React expresses the same application logic in fewer tokens. The model does the same amount of thinking but produces less text, which could also explain why it is quicker. In a pay-per-token world, that’s a difference that matters.
In the following table, we present the average across all metrics. Note that I used output tokens rather than total tokens because of the differences in the input tokens (the plans’ length). Output tokens measure only what the model generated: the actual code.
Beyond the averages, React was remarkably more consistent: its duration varied by only 1.6 seconds across runs, compared to 4.7 seconds for Vanilla JS—meaning React delivers not just better performance, but more predictable performance.
Wrapping up
LLMs can write Vanilla JavaScript. Opus 4.5 achieved 100% build success on both variants; the model understood DOM manipulation, event delegation, and the observer pattern just fine.
However, capability isn’t efficiency.
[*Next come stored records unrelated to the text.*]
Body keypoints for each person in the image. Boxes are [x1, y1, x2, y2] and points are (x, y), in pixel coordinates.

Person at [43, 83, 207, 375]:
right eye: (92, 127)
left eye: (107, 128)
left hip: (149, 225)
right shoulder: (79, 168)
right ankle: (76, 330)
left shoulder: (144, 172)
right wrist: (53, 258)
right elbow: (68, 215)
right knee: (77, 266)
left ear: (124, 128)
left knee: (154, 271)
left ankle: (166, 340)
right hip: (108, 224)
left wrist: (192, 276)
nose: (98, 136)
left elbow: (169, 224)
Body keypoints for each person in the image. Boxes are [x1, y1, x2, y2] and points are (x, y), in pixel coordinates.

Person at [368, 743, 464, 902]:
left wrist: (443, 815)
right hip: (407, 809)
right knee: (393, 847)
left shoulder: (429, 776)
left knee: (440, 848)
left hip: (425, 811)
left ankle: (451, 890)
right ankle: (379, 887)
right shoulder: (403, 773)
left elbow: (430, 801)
React exists because managing DOM state manually doesn’t scale. Components drift out of sync. Event listeners leak. Re-renders become unpredictable. These problems drove developers toward declarative frameworks a decade ago, and they don’t disappear just because an AI is writing the code.
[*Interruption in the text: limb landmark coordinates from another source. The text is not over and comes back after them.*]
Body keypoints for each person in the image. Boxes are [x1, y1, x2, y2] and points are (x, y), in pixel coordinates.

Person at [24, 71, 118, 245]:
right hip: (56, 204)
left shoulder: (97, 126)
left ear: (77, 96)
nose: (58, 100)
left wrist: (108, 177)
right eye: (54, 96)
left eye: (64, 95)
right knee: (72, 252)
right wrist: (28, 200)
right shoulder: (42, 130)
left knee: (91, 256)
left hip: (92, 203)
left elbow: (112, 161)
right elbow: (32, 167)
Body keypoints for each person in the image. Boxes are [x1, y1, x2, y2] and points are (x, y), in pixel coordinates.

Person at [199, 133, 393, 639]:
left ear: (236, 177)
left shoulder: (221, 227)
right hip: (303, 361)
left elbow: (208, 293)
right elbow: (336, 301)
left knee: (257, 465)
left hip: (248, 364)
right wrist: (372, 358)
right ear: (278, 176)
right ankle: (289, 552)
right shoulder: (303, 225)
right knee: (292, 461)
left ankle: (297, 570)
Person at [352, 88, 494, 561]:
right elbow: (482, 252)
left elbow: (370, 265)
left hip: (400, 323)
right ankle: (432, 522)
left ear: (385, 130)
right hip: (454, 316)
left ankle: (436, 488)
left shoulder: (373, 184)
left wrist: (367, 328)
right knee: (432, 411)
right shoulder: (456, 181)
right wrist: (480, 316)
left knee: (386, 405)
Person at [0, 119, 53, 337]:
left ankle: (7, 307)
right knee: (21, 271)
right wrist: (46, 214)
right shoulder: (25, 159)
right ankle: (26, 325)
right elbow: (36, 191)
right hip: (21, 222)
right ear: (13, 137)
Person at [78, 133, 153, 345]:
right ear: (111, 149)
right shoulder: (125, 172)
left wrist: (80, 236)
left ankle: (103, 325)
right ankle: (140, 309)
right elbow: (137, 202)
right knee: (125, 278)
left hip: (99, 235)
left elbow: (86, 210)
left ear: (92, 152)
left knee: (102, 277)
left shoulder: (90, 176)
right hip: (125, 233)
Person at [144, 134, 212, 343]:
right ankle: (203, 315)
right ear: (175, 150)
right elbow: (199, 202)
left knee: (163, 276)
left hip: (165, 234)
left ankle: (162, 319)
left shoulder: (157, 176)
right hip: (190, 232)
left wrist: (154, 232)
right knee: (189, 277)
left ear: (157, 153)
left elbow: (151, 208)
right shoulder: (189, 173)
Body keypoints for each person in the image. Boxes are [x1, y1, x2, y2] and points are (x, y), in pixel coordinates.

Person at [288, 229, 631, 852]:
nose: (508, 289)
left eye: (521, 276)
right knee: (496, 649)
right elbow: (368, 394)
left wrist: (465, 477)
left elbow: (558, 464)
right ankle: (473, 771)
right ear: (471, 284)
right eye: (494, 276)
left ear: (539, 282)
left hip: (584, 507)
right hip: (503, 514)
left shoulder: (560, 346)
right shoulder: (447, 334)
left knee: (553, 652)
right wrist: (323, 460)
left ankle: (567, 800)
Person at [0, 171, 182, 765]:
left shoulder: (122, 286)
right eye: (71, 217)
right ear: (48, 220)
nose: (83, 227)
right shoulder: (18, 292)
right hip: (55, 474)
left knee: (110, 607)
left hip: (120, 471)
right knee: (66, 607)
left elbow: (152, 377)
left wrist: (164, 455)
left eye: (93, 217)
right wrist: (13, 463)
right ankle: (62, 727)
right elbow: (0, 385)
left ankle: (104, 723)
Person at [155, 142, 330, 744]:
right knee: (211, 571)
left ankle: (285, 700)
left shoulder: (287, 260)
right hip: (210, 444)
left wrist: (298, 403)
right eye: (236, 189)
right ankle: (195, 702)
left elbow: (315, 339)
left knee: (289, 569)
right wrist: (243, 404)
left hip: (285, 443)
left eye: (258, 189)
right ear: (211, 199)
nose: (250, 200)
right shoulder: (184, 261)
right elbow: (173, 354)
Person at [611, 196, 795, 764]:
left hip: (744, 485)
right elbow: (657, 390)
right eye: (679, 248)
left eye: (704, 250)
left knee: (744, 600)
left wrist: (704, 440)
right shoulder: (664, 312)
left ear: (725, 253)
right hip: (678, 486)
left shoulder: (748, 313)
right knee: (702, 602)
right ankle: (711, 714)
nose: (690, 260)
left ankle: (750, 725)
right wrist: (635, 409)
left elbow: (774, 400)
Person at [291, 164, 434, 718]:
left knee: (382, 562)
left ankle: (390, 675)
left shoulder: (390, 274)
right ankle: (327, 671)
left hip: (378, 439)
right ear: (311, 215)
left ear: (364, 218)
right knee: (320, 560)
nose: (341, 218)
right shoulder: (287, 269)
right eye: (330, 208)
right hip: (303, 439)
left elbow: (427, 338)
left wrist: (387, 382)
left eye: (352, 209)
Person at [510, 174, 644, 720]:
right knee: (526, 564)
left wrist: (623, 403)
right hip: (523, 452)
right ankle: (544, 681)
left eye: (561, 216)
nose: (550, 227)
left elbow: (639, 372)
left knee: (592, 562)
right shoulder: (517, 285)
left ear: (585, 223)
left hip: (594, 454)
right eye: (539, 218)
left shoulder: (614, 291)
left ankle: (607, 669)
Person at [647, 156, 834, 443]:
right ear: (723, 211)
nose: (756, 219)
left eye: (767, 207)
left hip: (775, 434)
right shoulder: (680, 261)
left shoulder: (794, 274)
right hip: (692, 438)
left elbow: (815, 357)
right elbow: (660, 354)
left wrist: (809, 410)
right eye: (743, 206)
Our todo app was trivial: a few components, one data structure, and no shared state between views. Even here, Vanilla JS required ~20% more output tokens. Now imagine a larger application with hundreds of nested components, complex state dependencies, and multiple data sources, the verbosity gap compounds. Every document.createElement the model writes is a token spent. Every manual re-render is code that React would handle implicitly.
The frameworks we built to manage human cognitive load also reduce token load. React’s abstractions aren’t just convenient, they’re compression. JSX is better than imperative DOM code. Hooks are better than hand-rolled state management. When you pay per token, compression pays dividends.
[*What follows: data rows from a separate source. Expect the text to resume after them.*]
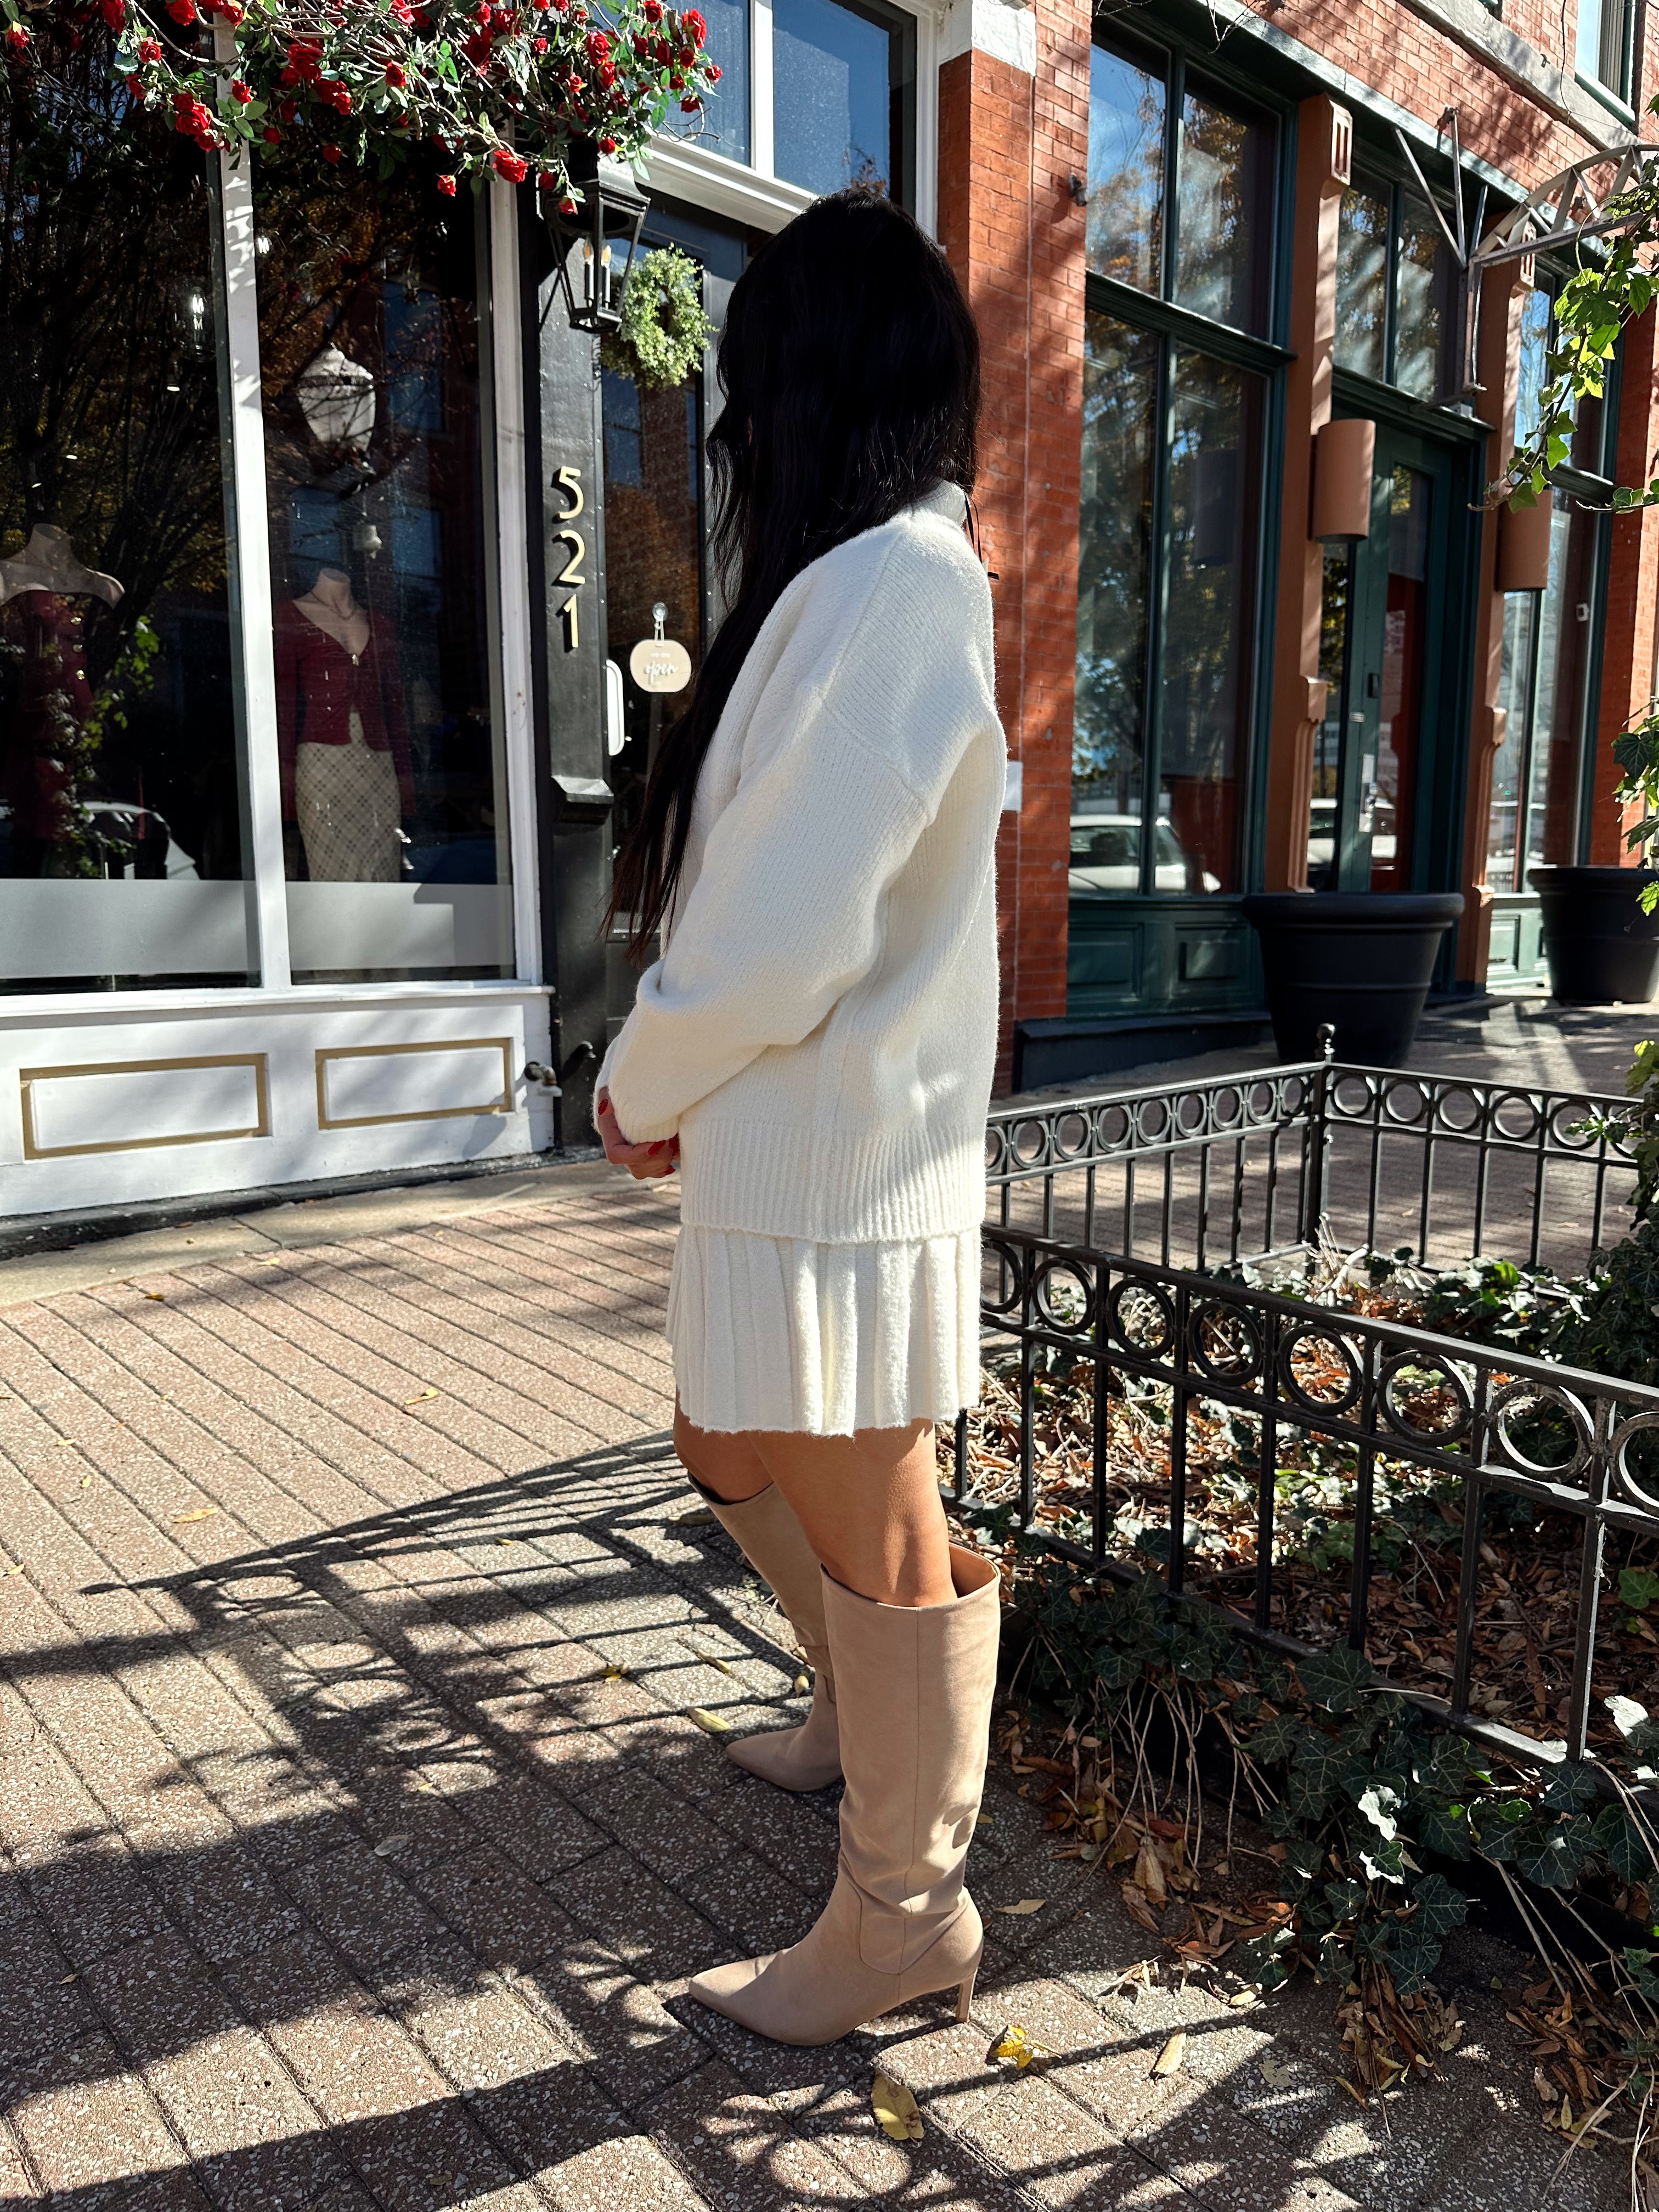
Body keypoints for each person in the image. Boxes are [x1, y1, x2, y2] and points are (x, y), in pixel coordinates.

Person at [594, 187, 1005, 2049]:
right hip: (804, 1146)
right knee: (723, 1435)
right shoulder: (878, 584)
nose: (740, 428)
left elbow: (783, 927)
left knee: (879, 1523)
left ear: (812, 386)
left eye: (754, 387)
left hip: (837, 1157)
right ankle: (856, 1713)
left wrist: (638, 1077)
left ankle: (906, 1909)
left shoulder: (900, 585)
This experiment tested one model, one task, and 20 runs, but the results suggest that as AI-generated applications grow in complexity, the stack you choose becomes increasingly essential. The same scaling problems that made React necessary for human developers may make it economical for AI agents.
The question was never whether LLMs can write Vanilla JS. They can. The question is whether they should, and at scale, the answer increasingly looks like no.
The whole experiment code, raw data, and generated charts are available on GitHub for consulting.